Back-to-school season is upon us, and while some kids look forward to returning to class, others are a bundle of nerves. Parents may reassure and soothe, but they may also worry: Does my anxious child have a real problem?
“Anxiety is a normal, healthy human emotion,” says John Walkup, a psychiatrist at Lurie Children’s Hospital in Chicago.
That’s because there are plenty of things in our lives, and our children’s lives, to worry about, and worry can activate an appropriate response. A middle school student worried about an upcoming test should be motivated to study. A first-grader worried about a bee on the playground will move away to avoid being stung.
But what about a third-grader who’s worried that something terrible will happen to her parents while she’s at school? That’s a worry that’s hard to quell and may leave the child in no state to learn the new math lesson.
So there’s normal, functional anxiety, but also there’s the kind that’s severe, persistent and pathological.

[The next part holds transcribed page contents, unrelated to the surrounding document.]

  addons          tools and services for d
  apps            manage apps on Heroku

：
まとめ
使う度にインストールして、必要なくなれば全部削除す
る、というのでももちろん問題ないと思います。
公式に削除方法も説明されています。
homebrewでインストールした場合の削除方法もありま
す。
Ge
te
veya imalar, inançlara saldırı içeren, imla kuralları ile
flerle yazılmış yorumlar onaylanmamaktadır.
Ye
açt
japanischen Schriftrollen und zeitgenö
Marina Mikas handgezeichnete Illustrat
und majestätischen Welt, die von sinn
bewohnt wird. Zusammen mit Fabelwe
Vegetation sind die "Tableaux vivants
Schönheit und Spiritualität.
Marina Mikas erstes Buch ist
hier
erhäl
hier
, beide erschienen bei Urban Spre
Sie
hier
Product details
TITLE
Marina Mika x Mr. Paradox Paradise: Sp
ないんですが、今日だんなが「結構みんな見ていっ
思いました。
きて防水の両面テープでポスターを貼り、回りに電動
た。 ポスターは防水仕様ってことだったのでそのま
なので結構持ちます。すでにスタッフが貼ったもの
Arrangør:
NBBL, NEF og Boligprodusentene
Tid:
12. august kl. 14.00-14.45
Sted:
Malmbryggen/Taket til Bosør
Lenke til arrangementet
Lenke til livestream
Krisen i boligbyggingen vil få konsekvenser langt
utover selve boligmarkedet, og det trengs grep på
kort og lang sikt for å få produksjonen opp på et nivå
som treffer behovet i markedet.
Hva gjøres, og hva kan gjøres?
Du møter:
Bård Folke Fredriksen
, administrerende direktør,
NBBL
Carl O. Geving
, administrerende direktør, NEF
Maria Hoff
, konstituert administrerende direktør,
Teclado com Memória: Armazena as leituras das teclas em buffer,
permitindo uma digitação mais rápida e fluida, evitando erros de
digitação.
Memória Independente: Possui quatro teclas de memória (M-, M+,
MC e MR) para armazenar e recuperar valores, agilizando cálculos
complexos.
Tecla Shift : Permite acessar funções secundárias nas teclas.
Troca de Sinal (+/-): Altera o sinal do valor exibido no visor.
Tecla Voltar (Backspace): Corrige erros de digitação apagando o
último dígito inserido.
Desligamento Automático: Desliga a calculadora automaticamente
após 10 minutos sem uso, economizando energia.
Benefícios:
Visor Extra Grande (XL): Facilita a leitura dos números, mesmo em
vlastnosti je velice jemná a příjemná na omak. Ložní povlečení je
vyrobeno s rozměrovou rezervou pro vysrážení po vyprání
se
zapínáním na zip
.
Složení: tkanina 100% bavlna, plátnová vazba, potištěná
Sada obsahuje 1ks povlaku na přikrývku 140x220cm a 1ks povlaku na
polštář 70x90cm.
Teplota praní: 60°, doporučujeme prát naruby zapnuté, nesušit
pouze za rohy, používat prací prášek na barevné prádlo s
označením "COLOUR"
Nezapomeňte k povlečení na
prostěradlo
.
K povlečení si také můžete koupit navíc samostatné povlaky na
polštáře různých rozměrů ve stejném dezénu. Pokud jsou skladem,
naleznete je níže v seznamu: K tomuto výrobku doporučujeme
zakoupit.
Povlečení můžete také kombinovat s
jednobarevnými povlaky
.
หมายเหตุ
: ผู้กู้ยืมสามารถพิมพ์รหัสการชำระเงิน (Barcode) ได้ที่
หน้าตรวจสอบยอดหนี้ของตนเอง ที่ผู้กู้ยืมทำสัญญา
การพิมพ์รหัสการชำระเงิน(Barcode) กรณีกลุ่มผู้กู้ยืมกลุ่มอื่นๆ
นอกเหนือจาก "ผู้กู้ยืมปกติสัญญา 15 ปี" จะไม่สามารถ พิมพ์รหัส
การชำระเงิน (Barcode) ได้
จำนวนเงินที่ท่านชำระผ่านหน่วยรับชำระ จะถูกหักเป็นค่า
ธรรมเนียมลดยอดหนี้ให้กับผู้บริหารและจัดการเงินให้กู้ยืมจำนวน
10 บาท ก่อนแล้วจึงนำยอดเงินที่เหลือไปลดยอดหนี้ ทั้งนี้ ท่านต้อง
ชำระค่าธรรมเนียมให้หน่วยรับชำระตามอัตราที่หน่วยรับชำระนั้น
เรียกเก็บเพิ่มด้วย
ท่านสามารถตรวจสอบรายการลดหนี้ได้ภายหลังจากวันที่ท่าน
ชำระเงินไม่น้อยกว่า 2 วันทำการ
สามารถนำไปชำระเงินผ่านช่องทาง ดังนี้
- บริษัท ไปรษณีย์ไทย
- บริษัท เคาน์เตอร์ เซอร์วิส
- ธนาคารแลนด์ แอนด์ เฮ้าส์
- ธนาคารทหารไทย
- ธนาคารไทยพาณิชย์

There are different kinds of anxiety disorders, including generalized anxiety disorder, specific phobias, separation anxiety disorder, social phobia and panic disorder.
More than 2 million American children have been diagnosed with anxiety disorders, including 3.5 percent of those between ages 6 and 11, says Walkup, who was part of a new study with researchers from the Centers for Disease Control and Prevention.

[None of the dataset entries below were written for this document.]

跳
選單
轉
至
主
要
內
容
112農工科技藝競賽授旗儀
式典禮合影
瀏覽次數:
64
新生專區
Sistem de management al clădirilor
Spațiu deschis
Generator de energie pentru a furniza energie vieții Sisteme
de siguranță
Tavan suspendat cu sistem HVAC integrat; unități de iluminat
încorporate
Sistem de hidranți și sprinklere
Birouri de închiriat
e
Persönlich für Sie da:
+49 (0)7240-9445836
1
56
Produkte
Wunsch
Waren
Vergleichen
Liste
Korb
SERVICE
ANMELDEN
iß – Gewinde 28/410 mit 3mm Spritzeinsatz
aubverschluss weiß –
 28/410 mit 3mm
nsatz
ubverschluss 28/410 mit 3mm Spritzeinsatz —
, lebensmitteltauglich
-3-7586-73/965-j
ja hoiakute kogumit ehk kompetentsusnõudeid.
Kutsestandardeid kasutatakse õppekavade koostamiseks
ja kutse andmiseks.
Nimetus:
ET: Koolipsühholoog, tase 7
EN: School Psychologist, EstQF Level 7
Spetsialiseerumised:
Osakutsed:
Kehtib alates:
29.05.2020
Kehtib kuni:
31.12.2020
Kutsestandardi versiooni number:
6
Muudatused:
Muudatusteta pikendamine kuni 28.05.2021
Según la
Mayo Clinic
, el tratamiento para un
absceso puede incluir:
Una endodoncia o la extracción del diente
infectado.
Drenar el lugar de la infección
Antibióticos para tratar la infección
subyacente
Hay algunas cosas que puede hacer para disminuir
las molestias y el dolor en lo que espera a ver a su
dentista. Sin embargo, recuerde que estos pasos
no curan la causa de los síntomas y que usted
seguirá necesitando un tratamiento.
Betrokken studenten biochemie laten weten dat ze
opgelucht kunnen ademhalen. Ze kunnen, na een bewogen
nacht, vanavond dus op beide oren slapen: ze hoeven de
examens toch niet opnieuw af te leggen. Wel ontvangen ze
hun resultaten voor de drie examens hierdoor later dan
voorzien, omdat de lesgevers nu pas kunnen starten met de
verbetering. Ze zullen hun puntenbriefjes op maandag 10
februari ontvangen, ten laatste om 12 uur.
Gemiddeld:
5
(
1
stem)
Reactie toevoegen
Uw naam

An in-depth survey of more than 10,000 teens used face-to-face interviews conducted between 2001 and 2004 to screen for psychiatric conditions and found that anxiety disorders are the most common in this age group, far outnumbering behavioral, mood and substance use disorders. One teen in 4 met diagnostic criteria for an anxiety disorder.
Walkup, who speaks widely for the American Academy of Child and Adolescent Psychiatry, says anxiety disorders are underrecognized and underdiagnosed. Anxiety disorders typically emerge between ages 6 and 12. Because of this early onset, symptoms of anxiety may be downplayed, seen as just the child’s temperament or personality.

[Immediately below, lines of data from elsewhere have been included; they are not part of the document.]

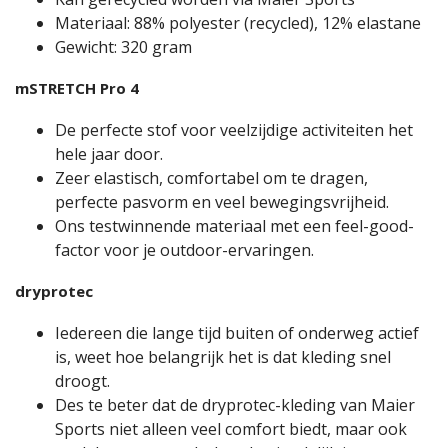
Materiaal: 88% polyester (recycled), 12% elastane
Gewicht: 320 gram
mSTRETCH Pro 4
De perfecte stof voor veelzijdige activiteiten het
hele jaar door.
Zeer elastisch, comfortabel om te dragen,
perfecte pasvorm en veel bewegingsvrijheid.
Ons testwinnende materiaal met een feel-good-
factor voor je outdoor-ervaringen.
dryprotec
Iedereen die lange tijd buiten of onderweg actief
is, weet hoe belangrijk het is dat kleding snel
droogt.
Des te beter dat de dryprotec-kleding van Maier
Sports niet alleen veel comfort biedt, maar ook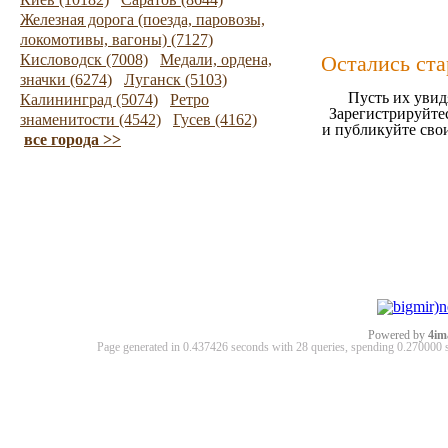
Железная дорога (поезда, паровозы,
локомотивы, вагоны) (7127)
Кисловодск (7008)
Медали, ордена,
Остались ст
значки (6274)
Луганск (5103)
Пусть их увид
Калининград (5074)
Ретро
Зарегистрируйтес
знаменитости (4542)
Гусев (4162)
и публикуйте сво
все города >>
Powered by
4im
Page generated in 0.437426 seconds with 28 queries, spending 0.27000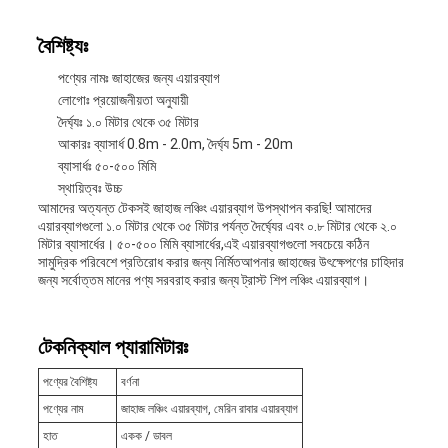
বৈশিষ্ট্যঃ
পণ্যের নামঃ জাহাজের জন্য এয়ারব্যাগ
লোগোঃ প্রয়োজনীয়তা অনুযায়ী
দৈর্ঘ্যঃ ১.০ মিটার থেকে ৩৫ মিটার
আকারঃ ব্যাসার্ধ 0.8m - 2.0m, দৈর্ঘ্য 5m - 20m
ব্যাসার্ধঃ ৫০-৫০০ মিমি
স্থায়িত্বঃ উচ্চ
আমাদের অত্যন্ত টেকসই জাহাজ লঞ্চিং এয়ারব্যাগ উপস্থাপন করছি! আমাদের
এয়ারব্যাগগুলো ১.০ মিটার থেকে ৩৫ মিটার পর্যন্ত দৈর্ঘ্যের এবং ০.৮ মিটার থেকে ২.০
মিটার ব্যাসার্ধের। ৫০-৫০০ মিমি ব্যাসার্ধের,এই এয়ারব্যাগগুলো সবচেয়ে কঠিন
সামুদ্রিক পরিবেশে প্রতিরোধ করার জন্য নির্মিতআপনার জাহাজের উৎক্ষেপণের চাহিদার
জন্য সর্বোত্তম মানের পণ্য সরবরাহ করার জন্য ট্রাস্ট শিপ লঞ্চিং এয়ারব্যাগ।
টেকনিক্যাল প্যারামিটারঃ
পণ্যের বৈশিষ্ট্য
বর্ণনা
পণ্যের নাম
জাহাজ লঞ্চিং এয়ারব্যাগ, মেরিন রাবার এয়ারব্যাগ
হাত
একক / ডাবল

So how can parents recognize the line between normal worrying and an anxiety disorder?
It can be a matter of frequency and intensity, says Mary Alvord, a psychologist at George Washington University. “Is it interfering with normal life? Does it get in the way? How much are you, as a parent, accommodating it?”
“Normal anxiety has very predictable triggers,” Walkup says, such as a test at school or a bee in the backyard — things that stress most people out to a degree. Pathological anxiety is often triggered by everyday experiences that are not typically stressful, such as going to bed or ordering in a restaurant. In addition, with pathological anxiety, he says, “the reaction is excessive and disproportionate.”
For instance, a 6-year-old might get very anxious about separating from their parents to go to school. A 9-yearold might worry excessively about going to a sleepover. “They worry that something bad is going to happen to their parents while they’re gone,” Walkup says.
Kids with anxiety disorders often worry about the past and the future. They might worry about their grandparents dying, even though they are healthy. “Most kids don’t think a lot about life or death. Anxious kids think about life or death all the time,” he says.
Children with anxiety are hypervigilant and overreactive, and they tend to feel threatened a lot. When Walkup describes classic scenarios to parents or to pediatricians he is training, they often respond with surprised recognition. Parents will blurt out: “That’s my kid!”